* **Problem statement**
Find the line with "513 115 26.00" in the entries below. Repeat it, every following line, and the line with "940 341 11.05", exactly and with nothing added.
** Opening Material shown block **
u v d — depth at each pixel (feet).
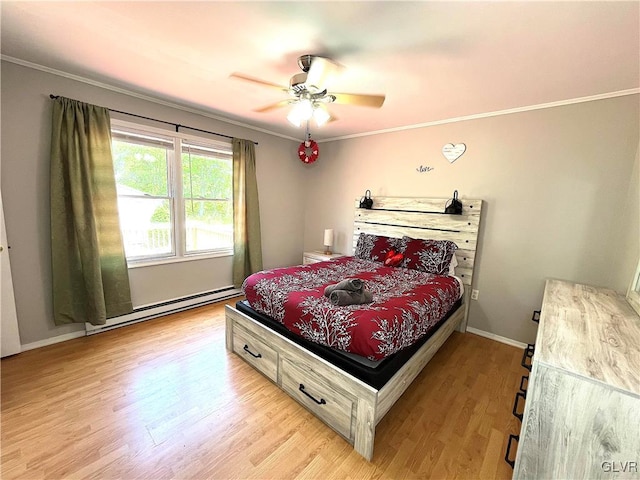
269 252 14.37
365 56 6.01
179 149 10.43
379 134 12.39
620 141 7.45
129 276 9.71
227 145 11.85
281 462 4.91
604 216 7.77
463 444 5.40
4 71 6.90
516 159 9.07
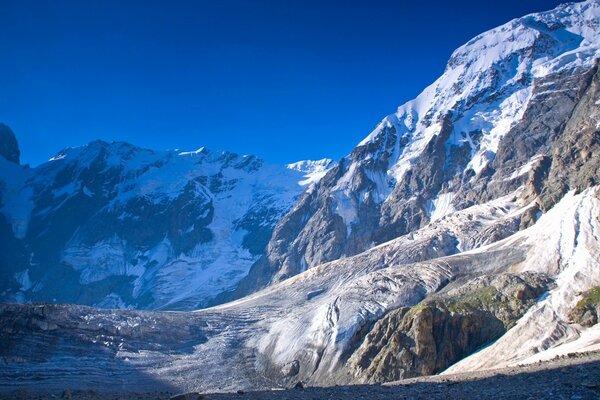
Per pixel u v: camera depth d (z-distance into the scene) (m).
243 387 133.88
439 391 35.53
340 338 139.62
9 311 150.88
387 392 37.75
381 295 152.50
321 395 38.03
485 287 137.75
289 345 150.12
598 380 31.39
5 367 133.62
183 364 147.12
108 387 129.75
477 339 121.81
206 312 185.25
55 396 43.94
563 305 115.69
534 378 37.09
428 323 125.81
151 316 169.25
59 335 149.12
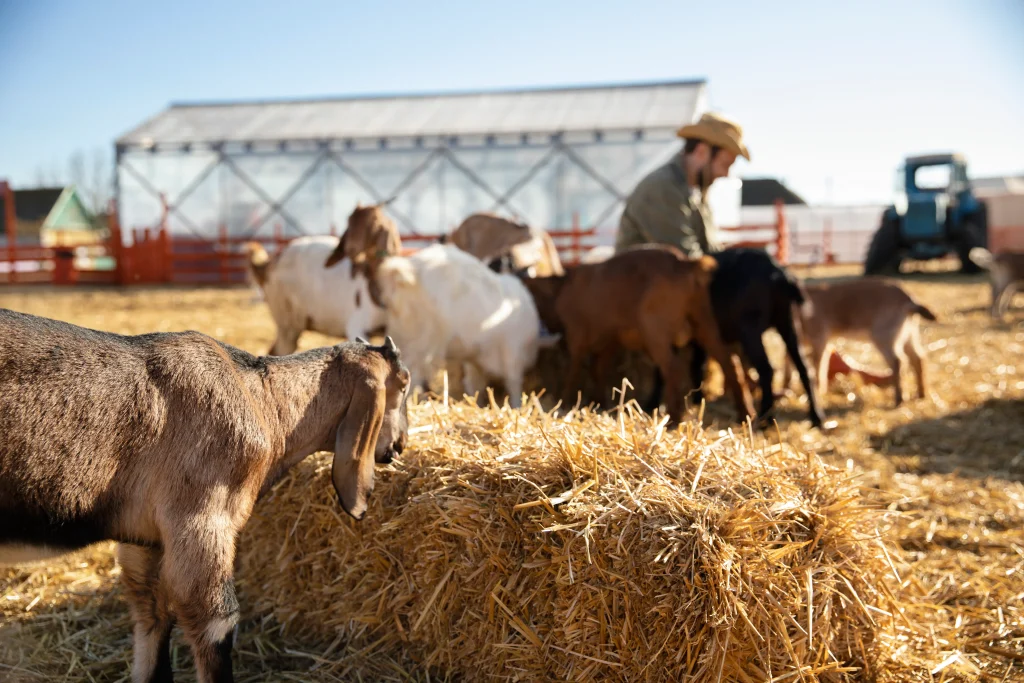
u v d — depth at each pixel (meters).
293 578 3.88
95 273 22.67
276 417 3.19
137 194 26.23
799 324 7.98
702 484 3.28
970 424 6.89
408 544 3.52
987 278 21.28
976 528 4.67
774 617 3.00
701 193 7.99
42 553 2.77
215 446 2.94
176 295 18.14
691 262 6.44
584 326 6.89
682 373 6.63
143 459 2.86
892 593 3.42
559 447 3.38
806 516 3.21
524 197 24.72
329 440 3.39
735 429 6.57
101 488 2.80
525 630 3.17
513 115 26.00
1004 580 4.02
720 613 2.94
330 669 3.46
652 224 7.71
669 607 2.97
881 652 3.23
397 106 27.81
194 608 2.88
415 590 3.51
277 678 3.40
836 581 3.17
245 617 3.95
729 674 2.98
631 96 26.81
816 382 7.99
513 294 6.77
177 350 3.00
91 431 2.76
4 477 2.62
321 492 3.75
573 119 24.95
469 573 3.32
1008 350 10.33
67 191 51.59
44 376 2.72
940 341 11.05
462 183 24.97
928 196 22.25
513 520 3.27
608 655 3.05
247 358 3.24
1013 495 5.16
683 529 3.02
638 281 6.56
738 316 6.74
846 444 6.26
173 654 3.55
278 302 8.16
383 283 6.22
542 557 3.18
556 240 24.34
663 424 3.63
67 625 3.72
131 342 2.98
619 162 24.19
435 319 6.29
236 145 25.67
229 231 26.02
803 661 3.04
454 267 6.34
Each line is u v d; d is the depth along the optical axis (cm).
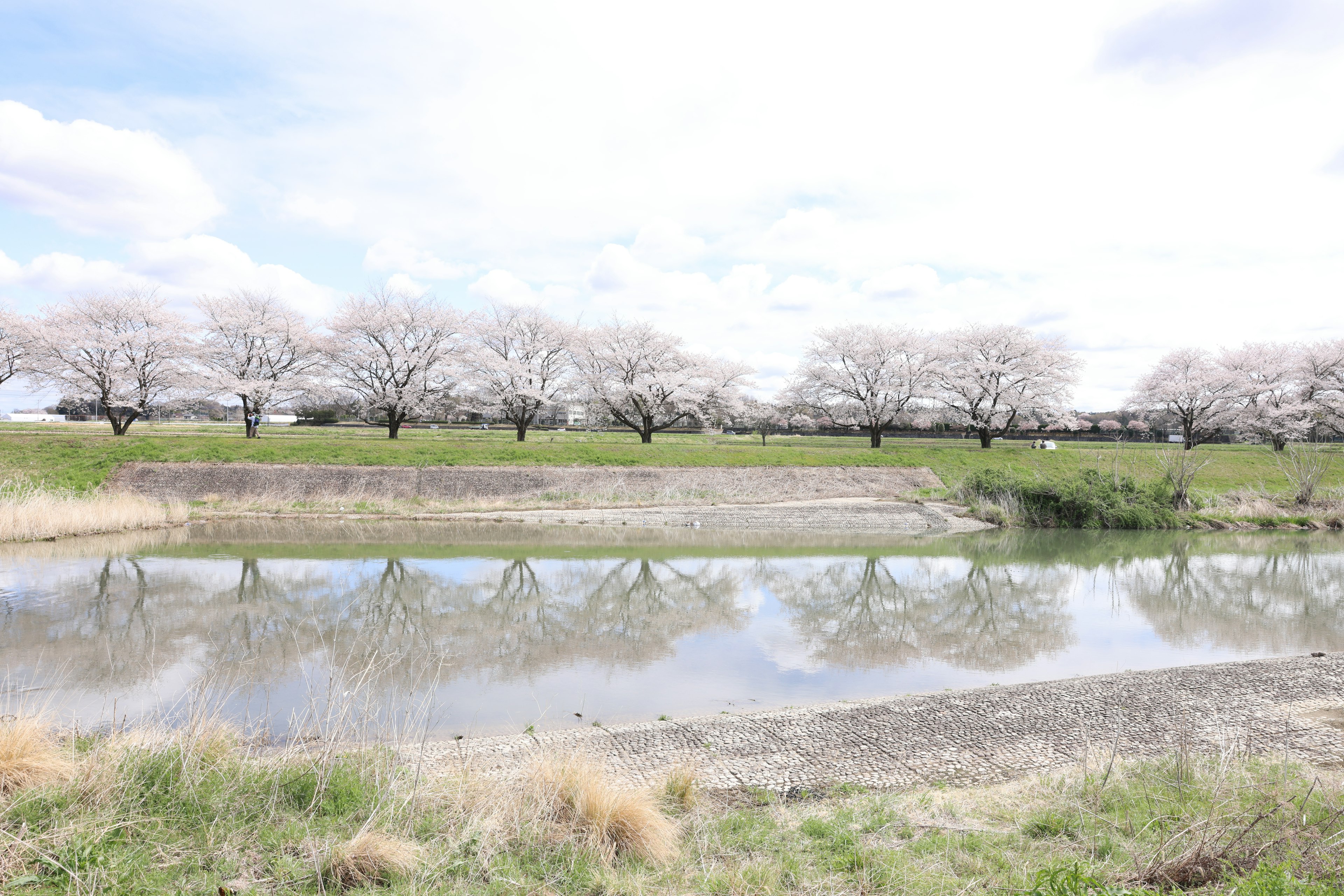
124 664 1237
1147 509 3381
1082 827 628
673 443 5434
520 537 2805
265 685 1146
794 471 4197
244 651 1333
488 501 3531
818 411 5731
** Closing Material shown block **
* **Answer section**
513 115 26.00
1004 580 4.02
720 613 2.94
330 669 3.46
652 224 7.71
669 607 2.97
881 652 3.23
397 106 27.81
194 608 2.88
415 590 3.51
277 678 3.40
836 581 3.17
245 617 3.95
729 674 2.98
631 96 26.81
816 382 7.99
513 294 6.77
177 350 3.00
91 431 2.76
4 477 2.62
321 492 3.75
573 119 24.95
469 573 3.32
1008 350 10.33
67 191 51.59
44 376 2.72
940 341 11.05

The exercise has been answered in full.